Nice way to get the answer to an often used security question!
I always thought these “ask” communities were a great vector to extract PII.
all you’d need to do is link users to leaked identities and probably get access to accounts quickly.
this is why I make up the wrong answers to any of those questions.
what was you first pets name?
Hannibal Lecter
what was your mothers maiden name?
Poopsmith
I just had to recover my PSN account from a decade ago and I did this with my mother’s maiden name apparently
luckily I managed to remember the false birth date I had also used
I swear to God any account system that uses security questions is brain dead.
For one, a third party can get access to that information with relative ease in many cases but furthermore, some of the security questions are subjective. If a security question asks me during account creation what my favorite restaurant is, what my favorite food is. That answer might literally change, I might not be able to remember the head space I was in when I made the account.
Yes yes let’s protect your password with three shittier passwords for no good reason.
completely agree.
on the other side though, some.of the questions are things that are easily found. things like, “what street did you grow up on” or “what is your mothers maiden name”. like…that shit can be found for free, like right now on the internet at about 200 data brokers.

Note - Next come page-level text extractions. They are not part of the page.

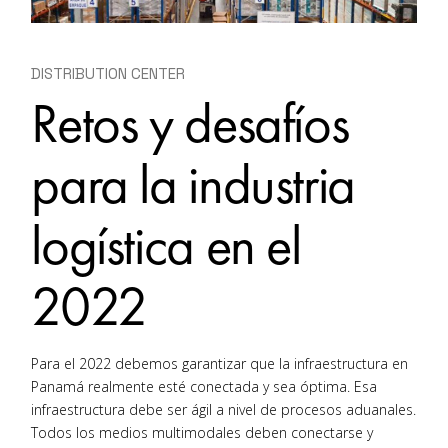
DISTRIBUTION CENTER
Retos y desafíos
para la industria
logística en el
2022
Para el 2022 debemos garantizar que la infraestructura en
Panamá realmente esté conectada y sea óptima. Esa
infraestructura debe ser ágil a nivel de procesos aduanales.
Todos los medios multimodales deben conectarse y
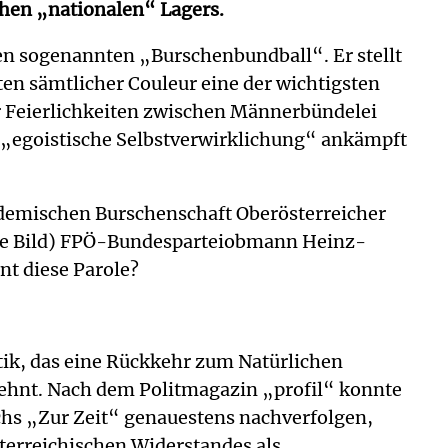
chen „nationalen“ Lagers.
en sogenannten „Burschenbundball“. Er stellt
n sämtlicher Couleur eine der wichtigsten
er Feierlichkeiten zwischen Männerbündelei
 „egoistische Selbstverwirklichung“ ankämpft
ademischen Burschenschaft Oberösterreicher
iehe Bild) FPÖ-Bundesparteiobmann Heinz-
nt diese Parole?
tik, das eine Rückkehr zum Natürlichen
lehnt. Nach dem Politmagazin „profil“ konnte
ichs „Zur Zeit“ genauestens nachverfolgen,
terreichischen Widerstandes als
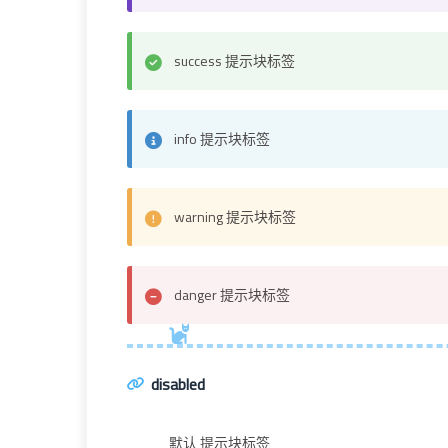
success 提示块标签
info 提示块标签
warning 提示块标签
danger 提示块标签
disabled
默认 提示块标签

how about we get an option for hardware keys? or better yet, pgp/rsa keys?
factor those in with password and MFA there should never be a reason why someone (who knows wtf they’re doing) would ever get locked out of their accounts.
I have never seen this as a security question. I mean it sounds like one but have never seen it in the wild.
Why are americans still using security questions ? And why does every post get a comment like this one ? If you don’t like these, quit this community.
1991 Ford S10 pickup, on the farm, when I was 8 years old. I only crashed it on the farm once – in first gear, stopped. Took foot off clutch and lurched forward into the wall in front of me. In my defense, I hadn’t been instructed on how to turn it off yet ;)
The color of your first car is a fairly common backup question. Answering this in detail is not recommended.
hornyposting for weeks
recently turned 18
Pack it up fellas
Opel Vivaro
I honestly don’t remember the exact car model or even the manufacturer but it was nothing fancy. Some smallish car with manual transmission and no parking sensors or cameras. There weren’t any others to choose from. This was in 2012.
Ford Focus Mk2, back in 2007. Manual transmission, of course, because automatic lessons were (and still are) rare in the UK.
In Finland you can take your driving lessons with automatic but then your license applies to automatic cars only.
UK is the same in that respect.
An '84 manual diesel 4-cylinder Isuzu pickup
It was an ‘86 Renault Alliance. My dad would take me to random empty parking lots to practice. I remember all us kids in the neighborhood were about the same age and it was a major competition to see who could get their license first. I don’t remember who did. It wasn’t me.
Years later, when I was out of the military and starting college, my dad got me a ‘91 Nissan pickup. It was a manual transmission, and I didn’t know how to drive one. He said, “by the time you get it home, you’ll know how to drive a stick.” So I drove it home, and by the time I got it home, I still didn’t know how to drive a stick.